Dalam kitab Ash-Shawa’iq, Bab IX, di bagian akhir Pasal 2, halaman 75, disebutkan bahwa Imam Ahmad merawikan dari Ali, yang berkata: Pernah Rasulullah saw mencariku lalu menemuiku di sebuah kebun. Beliau bersabda:
“Bangkitlah, demi Allah, sungguh aku akan membuatmu ridha! Engkau adalah saudaraku. dan ayah putra-putraku, Engkau berjuang demi tegaknya sunnahku. Barangsiapa mati dalam keadaan berpegang teguh pada pesanku, maka ia tergolong ahli surga. Dan barangsiapa wafat dalam keadaan mencintaimu, maka ia telah memenuhi kewajibannya. Dan siapa pun meninggal dunia dalam keadaan mencintaimu sesudah kematianmu, niscaya Allah SWT akan menjamin keselamatan dirinya serta keimanannya selama matahari masih terbit dan terbenam.”

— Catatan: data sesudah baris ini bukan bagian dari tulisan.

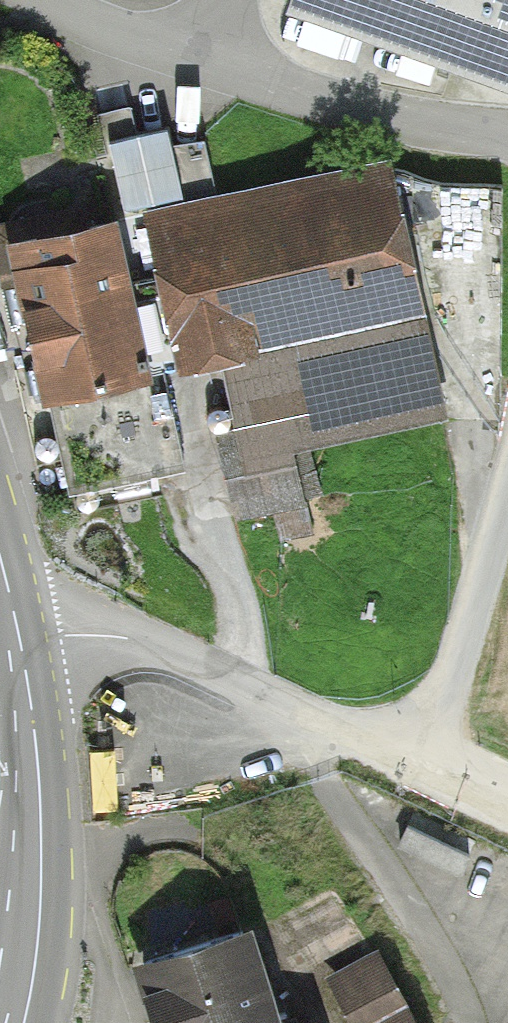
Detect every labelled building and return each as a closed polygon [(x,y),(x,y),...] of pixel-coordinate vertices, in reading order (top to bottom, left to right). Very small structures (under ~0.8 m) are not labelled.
[(507,60),(507,0),(339,0),(507,60)] [(437,402),(385,166),(218,203),(204,141),(173,148),(169,127),(139,134),(133,107),(87,117),(110,222),(150,213),(183,362),(223,353),(240,430),(221,435),(238,513),(277,505),(283,531),(307,525),(295,469),(310,465),(303,431),(437,402)] [(0,245),(0,249),(5,274),(23,270),(71,489),(183,465),(161,366),(183,362),(150,213),(110,222),(0,245)] [(243,929),(141,960),(161,1022),(289,1022),(285,1010),(269,1015),(243,929)] [(383,962),(334,988),(353,1022),(416,1022),(383,962)]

Pada penjelasan makna kedua dari makna-makna yang disebut dalam penafsiran ayat “al-mawaddah fi al-qurba”, dalam kitabnya Ash-Shawa’iq, Ibn Hajar menyebutkan sebuah hadis: [4]
Nabi Muhammad saw. pada suatu hari muncul di hadapan sahabat- sahabatnya dengan wajahnya yang berseri-seri laksana bulan purnama.

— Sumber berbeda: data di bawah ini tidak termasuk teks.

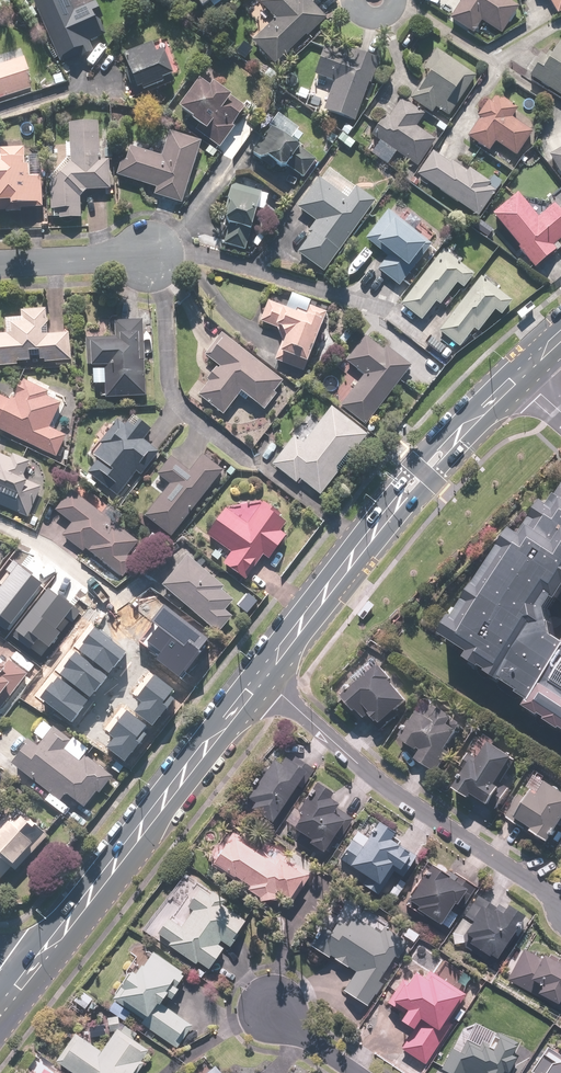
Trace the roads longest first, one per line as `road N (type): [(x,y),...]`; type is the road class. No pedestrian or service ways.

Abdur-Rahman bin Auf bertanya mengenai itu. Maka Rasul saw. bersabda: “Berita gembira disampaikan Tuhanku kepadaku mengenai saudaraku, sepupuku serta putriku. Yaitu bahwa Allah mengawinkan Ali dengan Fathimah, dan memerintahkan malaikat Ridwan, penjaga pintu surga, untuk menggerakkan pohon thuba (di surga) sehingga menumbuhkan lembaran-lembaran sejumlah para pencinta Ahlul Bait-Ku. Dan Ia menciptakan di bawahnya malaikat dari cahaya, lalu menyampaikan satu lembar kepada setiap malaikat. Maka apabila tiba Hari Kiamat, berserulah para malaikat di antara seluruh makhluk. Dan tidak terkecuali seorang pun dari pencinta-pencinta Ahlul Bait melainkan disodorkan sehelai surat kepadanya sebagai tanda keselamatan dari azab neraka.
Dengan demikian, jadilah saudaraku, sepupuku dan putriku sebagai pembebas dari api neraka bagi sejumlah besar laki-laki dan wanita dari umatku.”
Hadis-hadis seperti ini tidak mungkin tercakup semuanya dalam tulisan ini. Namun cuplikan sebagiannya di atas, mudah-mudahan cukup memuaskan bagi siapa saja yang dikaruniai Allah SWT hidayah dan inayah-Nya.
Dan mudah-mudahan sesudah keterangan ini, setiap Syi’ah mengerti bahwa kalangan Ahlus-Sunnah telah berkata yang sebenarnya serta mengakui. Begitu pula semoga sebagian golongan Sunni mengetahui bahwa sesudah adanya berita-berita yang menggembirakan ini, tidak akan muncul lagi perasaan kurang senang terhadap saudara-saudara mereka dari kalangan Syi’ah.
Salam sejahtera serta rahmat Allah dan berkah-Nya atas mereka yang senantiasa mengikuti sunnah dan menjauhi segala bentuk fitnah. []
________________________________________
1. Begitu pula An-Nasai telah merawikan seperti itu, sebagaimana yang terdapat pada halaman 96 kitab Ash-Shawa’iq.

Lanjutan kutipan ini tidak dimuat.